*** Reading passage

For adrenaline enthusiasts, Circuit Zandvoort is a must-see, home to the Dutch Grand Prix. You can also take your time walking along the Zandvoort aan Zee Promenade, which is lined with shops, restaurants, and panoramic views of the North Sea. The beach and dunes also offer meandering hiking trails, perfect for an afternoon post-swim activity. 

How to Get There: Take a train from Amsterdam Central Station to Zandvoort aan Zee. Tickets cost around €10 one-way. If you’re staying in the Elandsgracht area or further west, the 80 bus also goes directly to Zandvoort via Haarlem. 

8. Hoorn 

  • Travel Time: 30 minutes
  • Highlights: Hoorn Harbor, Westfries Museum, Hoofdtoren

Another of our favorite day trips from Amsterdam, Hoorn is a picturesque maritime town on the shores of the Markermeer. Hoorn Harbor is its focal point, lined with historic ships and charming waterfront cafés that are absolutely swoon-worthy (your camera will get a workout here!), while the Westfries Museum offers a journey through the region’s past via artifacts and artworks. 

Hoorn Netherlands
The waterfront cafés are dreamy!

The iconic Hoofdtoren, a 16th-century tower, provides panoramic views of the town and surrounding landscapes, with lots of shopping and dining nearby.

Hoorn’s history is deeply rooted in its maritime heritage, as it once served as a vital trading port during the Dutch Golden Age. The town’s historic architecture and cobbled streets, paired with the harbor area, will likely upgrade it to be one of your favorites as well. 

How to Get There: Take a train from Amsterdam Central Station to Hoorn. Tickets cost around €8 one-way.

9. Delft 

  • Travel Time: 45 minutes
  • Highlights: Royal Delft Factory, Markt Square, Vermeer Centrum Delft

Delft is an ultra-charming city renowned for its historic significance and artistic heritage. The Royal Delft Factory is a great way to learn about the city’s famed blue and white pottery, offering an immersive experience with a peek into the factory at the end of the tour. 

Delft is popular with tourists but still worth the visit!

Markt Square is the heart of Delft. As its name suggests, it hosts a lively market and is surrounded by picturesque architecture, including the towering Nieuwe Kerk. The Vermeer Centrum pays homage to the renowned Dutch painter Johannes Vermeer, providing insights into his life and works (perfect prior to a trip to the Rijksmuseum in Amsterdam).

Delft is also one of our favorite day trips, definitely one we’d consider a must if you have the time. The canals are beautiful, and the city is tranquil and cozy. If you like pottery, it’s also a fun opportunity to purchase straight from the source.

******
*** Data supplied

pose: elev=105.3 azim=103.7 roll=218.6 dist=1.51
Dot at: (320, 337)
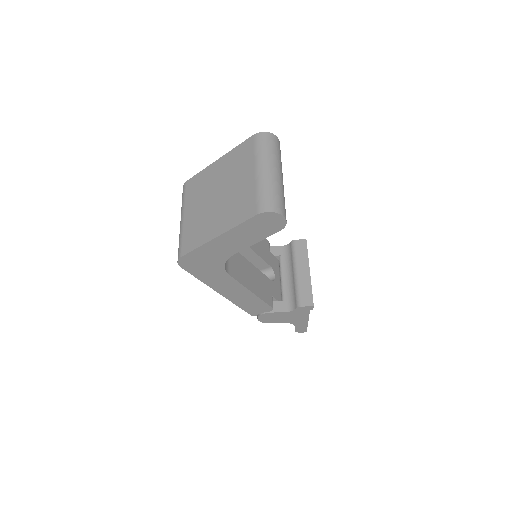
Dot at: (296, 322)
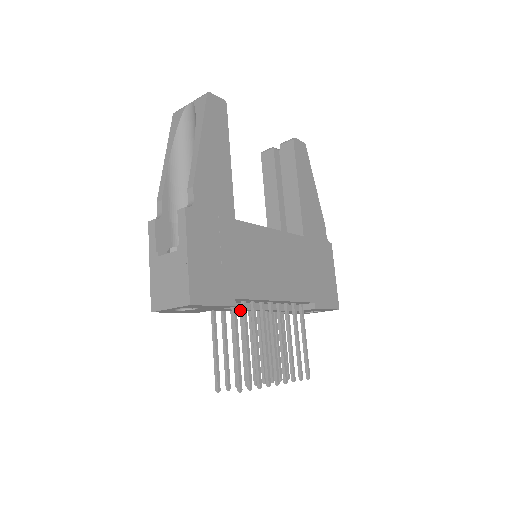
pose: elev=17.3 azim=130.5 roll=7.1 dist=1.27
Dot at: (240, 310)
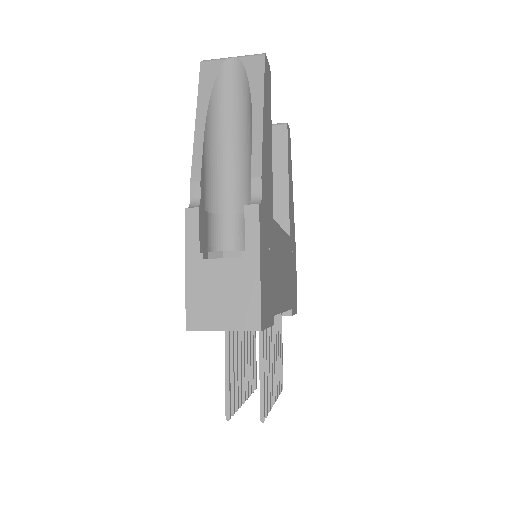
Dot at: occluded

******
*** Data supplied

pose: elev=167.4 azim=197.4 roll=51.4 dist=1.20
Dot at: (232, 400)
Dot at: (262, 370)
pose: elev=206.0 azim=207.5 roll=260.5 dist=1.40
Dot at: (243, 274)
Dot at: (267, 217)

******

- Written request:
According to the day-trip guide, from which century does the Hoofdtoren in Hoorn date? Rely only on the day-trip guide, not the material.

- Solution for this problem:
The 16th century.